– Мы не нуждаемся в вашей помощи! Прошу вас, поезжайте дальше, сэр!
По ней скользнул взгляд холодных глаз. Их выражение вновь заставило ее особенно остро ощутить все убожество двуколки, собственного платья деревенского покроя и той общей картины, которую они должны были являть с Перегрином.
– Я бы с радостью поехал дальше, моя красавица, – произнес джентльмен в коляске, – но эта ваша неуправляемая кобыла, как вы могли бы заметить и сами, загораживает мне дорогу.

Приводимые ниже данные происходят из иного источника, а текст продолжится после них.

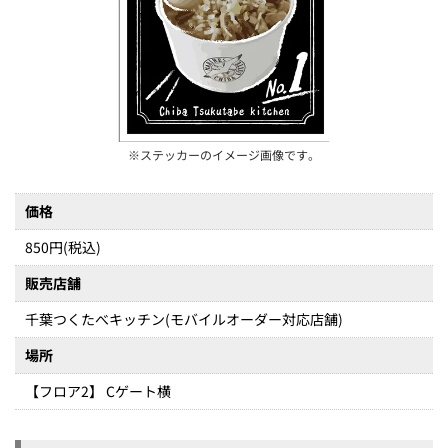
※ステッカーのイメージ画像です。
価格
850円(税込)
販売店舗
千葉つくたべキッチン(モバイルオーダー対応店舗)
場所
【フロア2】 Cゲート横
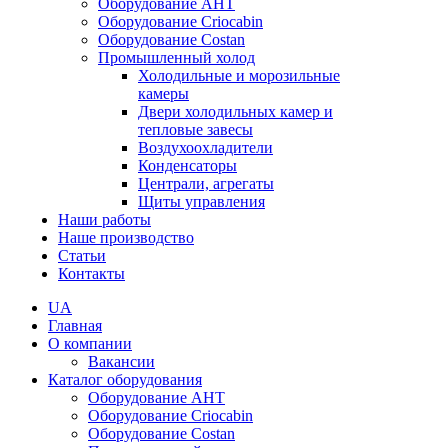
Оборудование AHT
Оборудование Criocabin
Оборудование Costan
Промышленный холод
Холодильные и морозильные
камеры
Двери холодильных камер и
тепловые завесы
Воздухоохладители
Конденсаторы
Централи, агрегаты
Щиты управления
Наши работы
Наше производство
Статьи
Контакты
UA
Главная
О компании
Вакансии
Каталог оборудования
Оборудование AHT
Оборудование Criocabin
Оборудование Costan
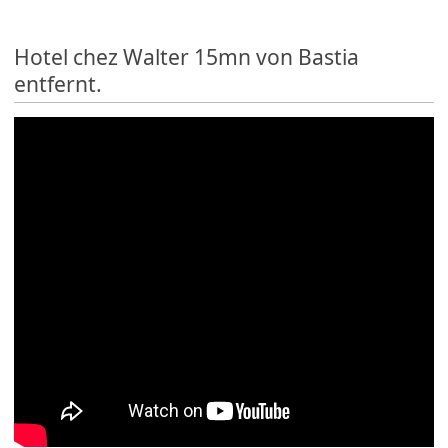
Hotel chez Walter 15mn von Bastia
entfernt.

Мисс Тавернер совсем не привыкла, чтобы к ней обращались подобным образом, поэтому ее настроение отнюдь не улучшилось. Фермерская лошадь, испуганно пытающаяся вытащить двуколку из канавы, действительно билась в постромках прямо посреди дороги, но, если бы Перегрин, вместо того чтобы хлестать ее по крупу, подошел к ней спереди и взял под уздцы, все было бы в порядке. Тем временем грум, остролицый и внешне ничем не примечательный коротышка неопределенного возраста, обряженный в изящную желто-голубую ливрею, приготовился взять дело в собственные руки. Мисс Тавернер, будучи не в силах и далее выносить унижение, вспылила:
– Сэр, я уже сообщила вам, что мы не нуждаемся в вашей помощи! Слезай, Перри! И передай мне вожжи!
– У меня нет ни малейшего намерения предлагать вам свою помощь, – невозмутимо ответил утонченный джентльмен, высокомерно приподняв брови. – Сейчас вы увидите, что Генри вполне способен расчистить дорогу для меня.
Между тем грум и впрямь подошел к лошади. Взяв вожжи чуть повыше мундштука, он принялся успокаивать бедное животное, в чем вскоре преуспел, и двуколка, выехав из канавы, остановилась на обочине дороги.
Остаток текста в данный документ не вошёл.